# Photos totally washed out



## axkman (May 23, 2003)

I am using XP Home SP3 and printing to a Canon Image Class MP700. The problem I have is that while the image on the monitor looks excellent, when I try to print, the result is a very "washed out" picture. Greens become yellow, flesh tones also yellow and blacks are shades of green, all looking grossly over-exposed. I try to correct using brightness, contrast and saturation controls, but this is very much trial and error, and the results are not good. 

Is there a way to fix this, please, a package that will accurately translate the monitor picture to the photo output (and yes, I do understand the difference between RGB and CMYK) but I am at a loss to know how to go about getting decent pictures. I will be most grateful for any suggestions - that don't require TOO much technical knowledge


----------



## buck52 (Mar 9, 2001)

Howdy

It's all about monitor calibration and printer profiling...

here's one of many good reads on the subject...

http://www.drycreekphoto.com/


----------



## etaf (Oct 2, 2003)

what size are the images, and what size are you printing out ?

have a look in the printer settings for colour management and see what profile is set 

also what software are you using to view the image, and what profile is being used 

as buck52 has said, this is a classic monitor and printer issue


----------



## hewee (Oct 26, 2001)

See this thread Monitor-Printer Colour Calibration and the tutorial videos Colour Managemant there.


----------



## axkman (May 23, 2003)

Thanks for the input, guys, and my apologies for the delay in replying. To answer your questions, etaf, the images are typically 620x419, 735x495 or 715x475 pixels, printing out to a standard 6"x4" print. I use Picasa 2 or Canon Zoom Browser to view the images, and the colour management profile is CNBJPRN2, selected automatically by Windows.

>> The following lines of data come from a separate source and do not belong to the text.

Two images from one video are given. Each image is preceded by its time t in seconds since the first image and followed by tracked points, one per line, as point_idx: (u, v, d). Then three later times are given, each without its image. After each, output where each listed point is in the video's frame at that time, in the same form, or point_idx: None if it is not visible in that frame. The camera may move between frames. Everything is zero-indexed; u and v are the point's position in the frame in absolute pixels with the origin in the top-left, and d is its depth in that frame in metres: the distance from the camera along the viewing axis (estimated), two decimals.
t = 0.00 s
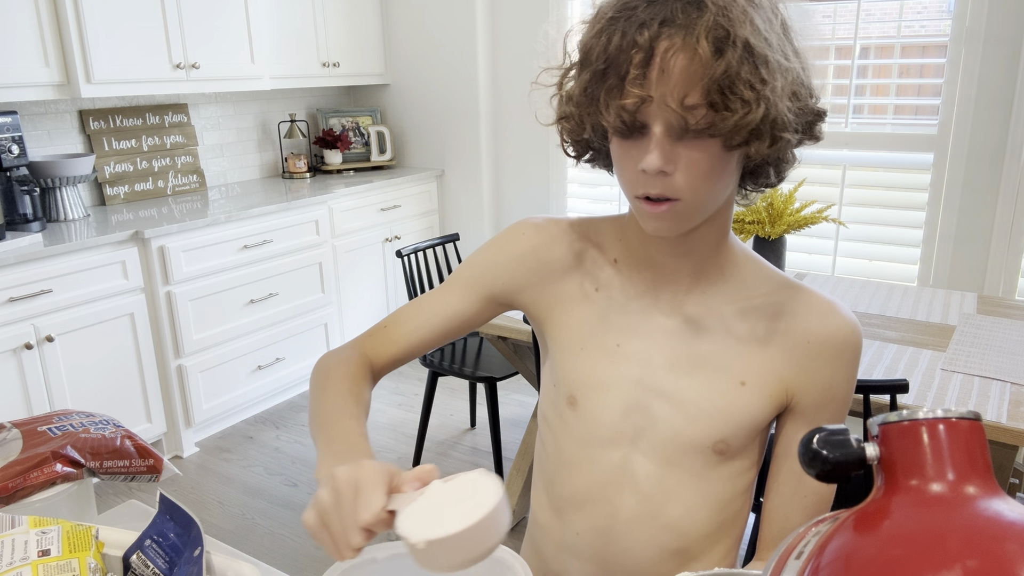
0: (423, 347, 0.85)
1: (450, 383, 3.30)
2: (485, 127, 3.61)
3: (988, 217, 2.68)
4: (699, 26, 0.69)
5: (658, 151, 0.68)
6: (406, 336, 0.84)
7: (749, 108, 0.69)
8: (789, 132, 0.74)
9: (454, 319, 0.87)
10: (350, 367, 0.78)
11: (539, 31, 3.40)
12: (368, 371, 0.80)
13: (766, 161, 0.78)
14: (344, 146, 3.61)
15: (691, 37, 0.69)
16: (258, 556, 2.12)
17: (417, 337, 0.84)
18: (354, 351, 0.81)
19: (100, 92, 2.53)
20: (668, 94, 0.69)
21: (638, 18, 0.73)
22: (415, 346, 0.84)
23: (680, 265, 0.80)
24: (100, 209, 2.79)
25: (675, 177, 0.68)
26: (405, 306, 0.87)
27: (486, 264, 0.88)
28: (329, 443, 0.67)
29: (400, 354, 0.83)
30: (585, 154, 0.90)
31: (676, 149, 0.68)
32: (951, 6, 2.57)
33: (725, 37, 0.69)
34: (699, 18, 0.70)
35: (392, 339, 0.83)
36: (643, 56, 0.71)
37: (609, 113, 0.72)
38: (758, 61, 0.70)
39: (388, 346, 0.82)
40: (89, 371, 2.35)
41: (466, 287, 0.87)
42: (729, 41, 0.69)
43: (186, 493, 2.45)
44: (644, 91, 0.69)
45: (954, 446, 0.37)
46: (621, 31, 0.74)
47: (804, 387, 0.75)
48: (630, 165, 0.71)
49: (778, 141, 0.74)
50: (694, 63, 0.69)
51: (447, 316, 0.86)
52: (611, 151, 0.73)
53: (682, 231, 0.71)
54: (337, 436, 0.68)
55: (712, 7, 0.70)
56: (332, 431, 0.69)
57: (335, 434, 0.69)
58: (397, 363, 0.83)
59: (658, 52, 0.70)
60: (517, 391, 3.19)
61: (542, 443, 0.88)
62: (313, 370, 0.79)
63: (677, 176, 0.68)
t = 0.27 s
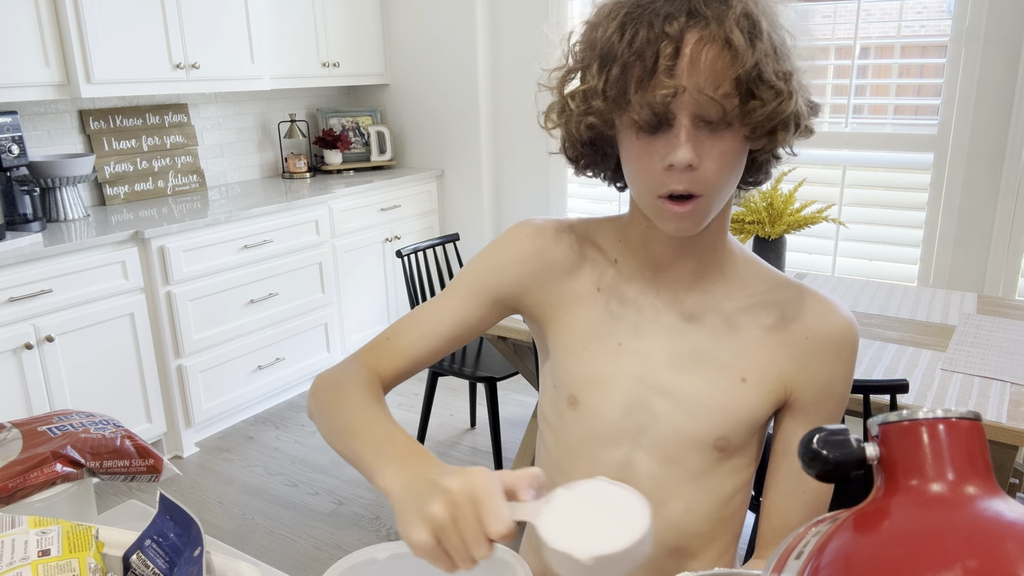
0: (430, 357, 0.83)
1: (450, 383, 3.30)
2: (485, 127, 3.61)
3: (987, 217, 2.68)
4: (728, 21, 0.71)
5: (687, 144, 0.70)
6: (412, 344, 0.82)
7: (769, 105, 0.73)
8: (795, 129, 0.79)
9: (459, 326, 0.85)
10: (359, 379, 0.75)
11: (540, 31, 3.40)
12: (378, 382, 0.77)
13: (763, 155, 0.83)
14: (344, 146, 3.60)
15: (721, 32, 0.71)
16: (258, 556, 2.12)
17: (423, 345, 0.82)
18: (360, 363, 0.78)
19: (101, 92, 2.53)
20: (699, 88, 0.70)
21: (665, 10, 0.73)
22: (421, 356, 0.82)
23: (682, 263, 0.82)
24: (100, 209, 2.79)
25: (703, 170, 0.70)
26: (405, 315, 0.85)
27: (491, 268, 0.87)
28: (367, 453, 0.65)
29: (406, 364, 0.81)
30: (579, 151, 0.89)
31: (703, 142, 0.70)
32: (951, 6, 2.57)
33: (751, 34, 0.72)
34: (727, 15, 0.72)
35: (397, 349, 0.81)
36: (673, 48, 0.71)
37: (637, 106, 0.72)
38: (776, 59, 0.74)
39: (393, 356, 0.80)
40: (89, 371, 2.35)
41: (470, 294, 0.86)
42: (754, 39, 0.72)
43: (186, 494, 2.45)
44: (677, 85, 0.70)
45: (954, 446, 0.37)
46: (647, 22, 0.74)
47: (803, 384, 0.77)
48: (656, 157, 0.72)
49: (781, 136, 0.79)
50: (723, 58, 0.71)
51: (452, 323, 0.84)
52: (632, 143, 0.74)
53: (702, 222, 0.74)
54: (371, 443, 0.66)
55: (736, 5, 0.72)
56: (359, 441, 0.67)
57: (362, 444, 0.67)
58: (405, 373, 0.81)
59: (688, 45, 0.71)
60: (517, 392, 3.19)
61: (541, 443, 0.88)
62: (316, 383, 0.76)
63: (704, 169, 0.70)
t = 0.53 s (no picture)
0: (446, 368, 0.76)
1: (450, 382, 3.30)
2: (485, 127, 3.61)
3: (987, 217, 2.68)
4: (748, 21, 0.73)
5: (721, 140, 0.70)
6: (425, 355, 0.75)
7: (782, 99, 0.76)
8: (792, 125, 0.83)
9: (473, 333, 0.78)
10: (373, 402, 0.69)
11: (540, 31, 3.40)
12: (393, 402, 0.71)
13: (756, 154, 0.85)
14: (344, 146, 3.60)
15: (743, 31, 0.73)
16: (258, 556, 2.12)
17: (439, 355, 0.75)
18: (371, 382, 0.71)
19: (101, 92, 2.53)
20: (728, 85, 0.71)
21: (686, 9, 0.74)
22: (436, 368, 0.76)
23: (682, 262, 0.82)
24: (99, 209, 2.79)
25: (738, 165, 0.71)
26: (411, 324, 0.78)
27: (500, 269, 0.81)
28: (404, 490, 0.61)
29: (420, 378, 0.74)
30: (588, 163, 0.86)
31: (733, 138, 0.71)
32: (951, 6, 2.57)
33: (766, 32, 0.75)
34: (746, 13, 0.74)
35: (409, 363, 0.74)
36: (701, 47, 0.72)
37: (669, 105, 0.71)
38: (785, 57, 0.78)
39: (406, 371, 0.74)
40: (89, 371, 2.35)
41: (481, 297, 0.79)
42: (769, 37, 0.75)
43: (186, 494, 2.45)
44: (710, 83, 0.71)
45: (954, 446, 0.37)
46: (672, 22, 0.74)
47: (801, 375, 0.78)
48: (689, 155, 0.71)
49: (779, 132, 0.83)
50: (745, 57, 0.73)
51: (465, 330, 0.78)
52: (664, 144, 0.72)
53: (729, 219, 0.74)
54: (406, 477, 0.62)
55: (752, 7, 0.75)
56: (392, 475, 0.62)
57: (393, 478, 0.62)
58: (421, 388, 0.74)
59: (713, 44, 0.72)
60: (517, 392, 3.19)
61: (542, 442, 0.88)
62: (326, 412, 0.69)
63: (735, 164, 0.71)
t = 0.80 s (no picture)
0: (449, 372, 0.75)
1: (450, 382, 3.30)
2: (485, 127, 3.61)
3: (987, 217, 2.68)
4: (739, 30, 0.72)
5: (706, 151, 0.71)
6: (429, 360, 0.73)
7: (772, 111, 0.76)
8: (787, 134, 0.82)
9: (475, 335, 0.77)
10: (378, 412, 0.68)
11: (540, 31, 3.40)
12: (397, 410, 0.70)
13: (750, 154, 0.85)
14: (344, 146, 3.60)
15: (734, 41, 0.72)
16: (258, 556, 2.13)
17: (442, 358, 0.74)
18: (375, 391, 0.69)
19: (100, 92, 2.53)
20: (717, 96, 0.71)
21: (678, 17, 0.73)
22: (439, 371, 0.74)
23: (680, 260, 0.82)
24: (99, 209, 2.79)
25: (722, 176, 0.71)
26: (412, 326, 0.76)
27: (501, 270, 0.80)
28: (417, 511, 0.60)
29: (424, 384, 0.73)
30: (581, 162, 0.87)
31: (719, 149, 0.71)
32: (951, 6, 2.57)
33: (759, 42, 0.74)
34: (739, 24, 0.73)
35: (411, 367, 0.72)
36: (691, 58, 0.71)
37: (655, 116, 0.72)
38: (779, 67, 0.77)
39: (409, 377, 0.72)
40: (89, 371, 2.35)
41: (482, 298, 0.78)
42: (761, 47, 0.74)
43: (186, 493, 2.45)
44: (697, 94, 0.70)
45: (954, 447, 0.37)
46: (662, 30, 0.73)
47: (798, 372, 0.79)
48: (674, 165, 0.72)
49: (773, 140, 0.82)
50: (736, 66, 0.72)
51: (467, 332, 0.76)
52: (650, 152, 0.73)
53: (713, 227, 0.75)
54: (417, 497, 0.61)
55: (745, 13, 0.74)
56: (403, 495, 0.61)
57: (404, 499, 0.61)
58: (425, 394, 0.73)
59: (704, 54, 0.72)
60: (517, 391, 3.19)
61: (541, 443, 0.88)
62: (329, 421, 0.67)
63: (721, 175, 0.71)
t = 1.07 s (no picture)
0: (449, 375, 0.74)
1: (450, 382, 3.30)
2: (485, 127, 3.61)
3: (987, 217, 2.68)
4: (734, 32, 0.72)
5: (696, 153, 0.70)
6: (427, 363, 0.73)
7: (765, 115, 0.75)
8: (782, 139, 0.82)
9: (474, 337, 0.77)
10: (375, 418, 0.68)
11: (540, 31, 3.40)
12: (395, 414, 0.70)
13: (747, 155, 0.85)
14: (344, 146, 3.60)
15: (728, 43, 0.72)
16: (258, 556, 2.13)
17: (441, 361, 0.74)
18: (373, 395, 0.70)
19: (100, 92, 2.53)
20: (709, 98, 0.71)
21: (672, 18, 0.73)
22: (439, 374, 0.74)
23: (678, 261, 0.82)
24: (99, 209, 2.79)
25: (713, 178, 0.71)
26: (413, 327, 0.76)
27: (500, 271, 0.80)
28: (408, 523, 0.60)
29: (423, 387, 0.73)
30: (576, 159, 0.88)
31: (710, 151, 0.71)
32: (951, 6, 2.57)
33: (753, 45, 0.74)
34: (733, 25, 0.73)
35: (410, 370, 0.72)
36: (683, 59, 0.72)
37: (646, 117, 0.72)
38: (774, 70, 0.76)
39: (408, 380, 0.72)
40: (89, 371, 2.35)
41: (481, 300, 0.78)
42: (756, 49, 0.74)
43: (186, 494, 2.45)
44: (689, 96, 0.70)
45: (954, 446, 0.37)
46: (656, 31, 0.73)
47: (797, 374, 0.79)
48: (665, 167, 0.72)
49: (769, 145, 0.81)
50: (729, 68, 0.72)
51: (466, 334, 0.76)
52: (641, 152, 0.73)
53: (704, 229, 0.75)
54: (409, 509, 0.61)
55: (740, 15, 0.73)
56: (395, 507, 0.61)
57: (397, 510, 0.61)
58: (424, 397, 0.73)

Looking at the issue of printer profiling and monitor calibration quite honestly gave me the horrors. The problem is, I'm really a "plug'n'play" sort of user, and it looks to me as if I'll need a PhD in colour management to be able to understand it. So it looks as if I've got some learning to do if I'm to get the printer to operate properly - either than, or dump all the images onto a CD and get them processed at the local camera store. 

Anyway, thanks again, I do appreciate the support and feedback.


----------



## etaf (Oct 2, 2003)

Given the Pixels and print size you have posted, then you are printing at 120PPI 

Typically a high quality print is usually expected to be around 300PPI 

This may be part of the issue 

I would get some images which are 1800 x 1200 pixels and print those out at 6" x 4" and see the results you get


----------



## slipe (Jun 27, 2000)

What you describe seems too much of a shift for monitor calibration. Run a nozzle check from the maintenance tab and look at it under magnification. You probably have some clogged print heads.

Images that small won&#8217;t look great printed at 4 X 6, but if the original image is good the prints shouldn&#8217;t look as bad as you are describing. I&#8217;ve printed crops in the 120 PPI range and they looked OK unless you looked more closely. Detail wasn&#8217;t great but the color was fine.


----------



## axkman (May 23, 2003)

Thanks guys. I tried converting to 1800x1200 and printing at 300 PPI, etaf, but there was no significant improvement that I could see.

But I think slipe may have got the issue right. Confession time - I've been using "el cheapo" generic ink rather than the genuine Canon product - on the obvious ground that the ink was cheaper. However, even after 2 or 3 cycles of cleaning and deep cleaning, the nozzle check print looked quite unsatisfactory. Black showed lateral bands of black and dirty grean, yellow didn't print at all, and azure and magenta showed what I would call a comb pattern - solid at the top and vertical bars underneath, separated by equal white bars.

This does not suggest a happy printer, and I think I will need to get it to a reputable printer mechanic (or replace the printer heads myself, but I don't think that is a job for a tinkerer like me ) So thanks very much for the help, guys - and I've learned my lesson - short term cheap, long term expensive and frustrating, and now back to the genuine Canon product.


----------



## etaf (Oct 2, 2003)

are you not able to use the head alignement printout, - where no areas correct


----------



## axkman (May 23, 2003)

Thanks again, etafe. I tried printing out the head alignment, and it didn't look pretty. Blue was OK, magenta looked like a dirty purple and yellow didn't print at all. And, again, there were a lot of what I've called "comb" patterns - the top solid, the bottom alternating white and the relevant colour. This tends to confirm my suspicion that there is a real problem with the print heads that needs a professional exploration. So, thanks again, guys, you've given me a lot to think about.


----------